前回のスタイリング~ウェディングドレス編~に続いて、本日は【~和装編~】。
(沢山の方々に見てもらえている様で、DIARYを書くのも楽しいです。ありがとうございます。)
早速ながら、弊社のカタログにも掲載している和装のイメージ写真からスタートいたします。
まず、白無垢の起源を振り返ってみたいと思います。
平安朝以来、花嫁衣装に純白が貴ばれるようになったといわれています。
古来日本では、白は太陽の光の色と考えられ、神聖な色とされてきたからです。
また清浄無垢な純潔な色として、いずれの家風にも染まる用意のために、白が婚礼衣装の色とされたとも考えられています。
室町時代になって、足利幕府により、礼道教育が始まり、礼道が確立し、婚礼の方式などが生まれ
婚礼の衣装も定められました。
これが「白無垢」と言われるもので、長く今日にも伝わっています。
室町時代の白無垢はその後も受け継がれ
江戸時代は白か紅梅の綿入れと白の小袖、白の打掛が着用されます。
ここでは、現代のような白一色ではなく、下着を紅梅色としたり、
打掛の裏や下着の裏に紅絹をつけ、吉事の証としていたそうです。
婚礼を終えた後の「色直し」では、今までの白無垢を脱ぎ、婿から贈られた色物の衣服に
改めました。
明治時代頃の民間では、黒の裾模様の留袖か振袖に角隠しという
花嫁衣装が一般的になり、
結婚式も時代が進むにつれて、神前結婚式が主流になり、現在の様式へと変化してきたそう。
<参考文献・「日本女性服飾史」井筒雅風(光琳社出版)「結婚の歴史」江馬努(雄山閣)
「風俗辞典」(東京堂)「服飾大百科事典」(被服文化協会編)>
今後、日本の結婚式がいかに変わっていくとしても、歴史と文化の中で育まれ
洗練されてきた日本古来の花嫁衣装を守り、今の花嫁様のニーズをプラスしご提案していくために
最初に添付したイメージ写真のように、淡い緑に染めた正絹の掛下をスタイリングしているのです。
「あなた色に染まります」の語源にあるように、本来ならば、純白の掛下に、白無垢を纏い
第一礼装と言われていますが
現在の結婚式のスタイルは様々。
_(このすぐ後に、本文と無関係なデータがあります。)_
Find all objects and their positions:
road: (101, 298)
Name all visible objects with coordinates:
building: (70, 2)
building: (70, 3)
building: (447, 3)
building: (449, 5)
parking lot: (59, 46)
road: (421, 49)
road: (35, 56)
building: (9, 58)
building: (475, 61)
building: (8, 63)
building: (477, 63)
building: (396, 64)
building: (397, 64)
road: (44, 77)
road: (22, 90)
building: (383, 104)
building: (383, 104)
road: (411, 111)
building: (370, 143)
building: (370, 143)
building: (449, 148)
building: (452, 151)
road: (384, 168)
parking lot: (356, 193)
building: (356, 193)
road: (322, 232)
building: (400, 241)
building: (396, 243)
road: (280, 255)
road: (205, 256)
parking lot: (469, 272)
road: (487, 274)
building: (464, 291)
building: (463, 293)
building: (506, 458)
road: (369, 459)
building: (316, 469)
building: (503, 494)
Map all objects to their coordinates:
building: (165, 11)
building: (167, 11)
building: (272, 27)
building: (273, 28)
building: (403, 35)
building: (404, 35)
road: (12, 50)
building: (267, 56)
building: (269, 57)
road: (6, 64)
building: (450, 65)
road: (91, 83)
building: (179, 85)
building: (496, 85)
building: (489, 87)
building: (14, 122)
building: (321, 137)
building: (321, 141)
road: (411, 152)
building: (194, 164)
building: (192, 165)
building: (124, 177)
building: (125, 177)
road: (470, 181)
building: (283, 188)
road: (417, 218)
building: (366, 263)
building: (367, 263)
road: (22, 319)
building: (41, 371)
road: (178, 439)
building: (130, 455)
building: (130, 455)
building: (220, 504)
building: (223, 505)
神前式、仏前式だけでなく、人前式でのご着用や
お色直しのお衣裳として白無垢を選ぶ花嫁様もいらっしゃいます。
お二人が描く挙式やご披露宴のイメージに合わせ、大切なルールを心得ながらも
よりファッショナブルに、お二人らしく過ごす一日を叶えるご案内ができればと思っています。
掛下の色を変えることによって、着用シーンの幅も広がります。
弊社でご案内している掛下は、このほかにも赤や、ピンク、ゴールドなども取り扱いがあり
白無垢はもちろん、掛下との色合わせを楽しみながら色打掛を選んでいただくことも可能です。
打掛と組み合わせてご着用いただく掛下ですが、素材もいいので、掛下姿でも十分は華やかさを放ちます。
こちらは先ほどの淡いグリーンの掛下に色打掛に掛け替えたスタイリング。
こちらはピンクの柄の掛下に色打掛。
歴史を感じるビンテージの色打掛に、青の掛下を組み合わせることでぐっとモダンに。
時には引き振袖を掛下としてご案内し
引き振袖と色打掛の組み合わせも。
こちらはお式で打掛、ご披露宴では引き振袖という瞬時なイメージチェンジもできてしまいます。
掛下の代わりに、ご私物の振袖をご着用される花嫁様のご相談も賜っております。
また花嫁仕度を完成させるのに不可欠なかかえセットも常時40種ほどご用意しているので
この小物選びも和装のスタイリングを創造する楽しみの1つです。
ウェディングドレス編でもお伝えしていますが
和装姿を完成させるために大切なのは、一番のメインとなる打掛やお着物を選ぶことだけでは
ありません。
掛下や、ご私物のお振袖とのお色合わせや柄合わせ、かかえセットや、半襟、伊達襟のコーディネートを通して、自分にしっくりくるスタイリングを見出すこと。
お着物の柄に込められた想いや、季節感、選んだ理由までもが、全て自分の佳き日に
繋がりを感じていただけるようなスタイリングをご提案してまいります。
奥深くて、とっても楽しいのです。